# Aim of the task
Omitting all images, give the entries that follow again exactly as they read.

(Beginning of Dataset records)

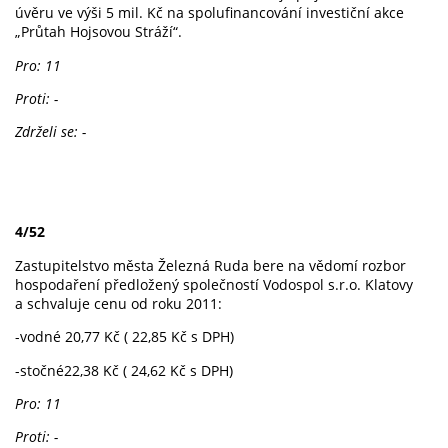
úvěru ve výši 5 mil. Kč na spolufinancování investiční akce
„Průtah Hojsovou Stráží“.
Pro: 11
Proti: -
Zdrželi se: -
4/52
Zastupitelstvo města Železná Ruda bere na vědomí rozbor
hospodaření předložený společností Vodospol s.r.o. Klatovy
a schvaluje cenu od roku 2011:
-vodné 20,77 Kč ( 22,85 Kč s DPH)
-stočné22,38 Kč ( 24,62 Kč s DPH)
Pro: 11
Proti: -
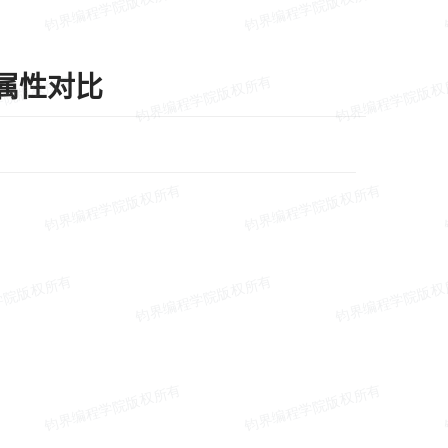
置属性对比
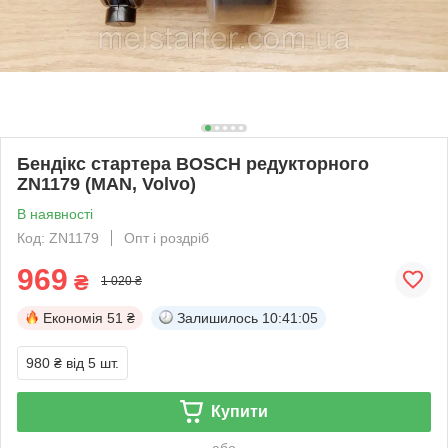
Бендікс стартера BOSCH редукторного
ZN1179 (MAN, Volvo)
В наявності
Код: ZN1179
Опт і роздріб
969
₴
1 020 ₴
Економія
51 ₴
Залишилось
10:41:04
980 ₴
від 5 шт.
Купити
або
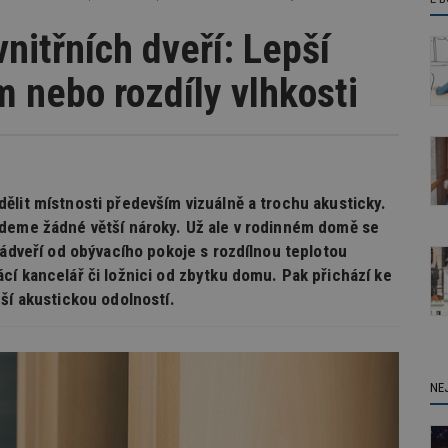
vnitřních dveří: Lepší
 nebo rozdíly vlhkosti
ělit místnosti především vizuálně a trochu akusticky.
ademe žádné větší nároky. Už ale v rodinném domě se
zádveří od obývacího pokoje s rozdílnou teplotou
cí kancelář či ložnici od zbytku domu. Pak přichází ke
ší akustickou odolností.
NE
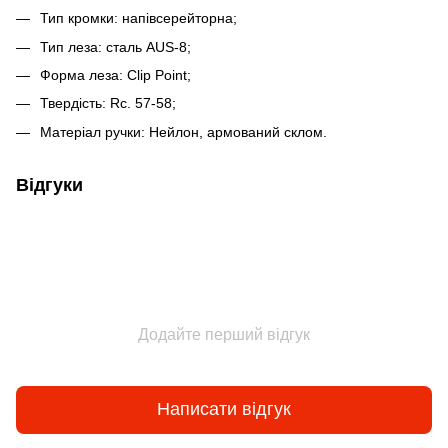
Тип кромки: напівсерейторна;
Тип леза: сталь AUS-8;
Форма леза: Clip Point;
Твердість: Rc. 57-58;
Матеріал ручки: Нейлон, армований склом.
Відгуки
Додайте перший відгук
Написати відгук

(End of Dataset records)

# Your response
úvěru ve výši 5 mil. Kč na spolufinancování investiční akce
„Průtah Hojsovou Stráží“.
Pro: 11
Proti: -
Zdrželi se: -
4/52
Zastupitelstvo města Železná Ruda bere na vědomí rozbor
hospodaření předložený společností Vodospol s.r.o. Klatovy
a schvaluje cenu od roku 2011:
-vodné 20,77 Kč ( 22,85 Kč s DPH)
-stočné22,38 Kč ( 24,62 Kč s DPH)
Pro: 11
Proti: -
置属性对比
Бендікс стартера BOSCH редукторного
ZN1179 (MAN, Volvo)
В наявності
Код: ZN1179
Опт і роздріб
969
₴
1 020 ₴
Економія
51 ₴
Залишилось
10:41:04
980 ₴
від 5 шт.
Купити
або
vnitřních dveří: Lepší
 nebo rozdíly vlhkosti
ělit místnosti především vizuálně a trochu akusticky.
ademe žádné větší nároky. Už ale v rodinném domě se
zádveří od obývacího pokoje s rozdílnou teplotou
cí kancelář či ložnici od zbytku domu. Pak přichází ke
ší akustickou odolností.
NE
Тип кромки: напівсерейторна;
Тип леза: сталь AUS-8;
Форма леза: Clip Point;
Твердість: Rc. 57-58;
Матеріал ручки: Нейлон, армований склом.
Відгуки
Додайте перший відгук
Написати відгук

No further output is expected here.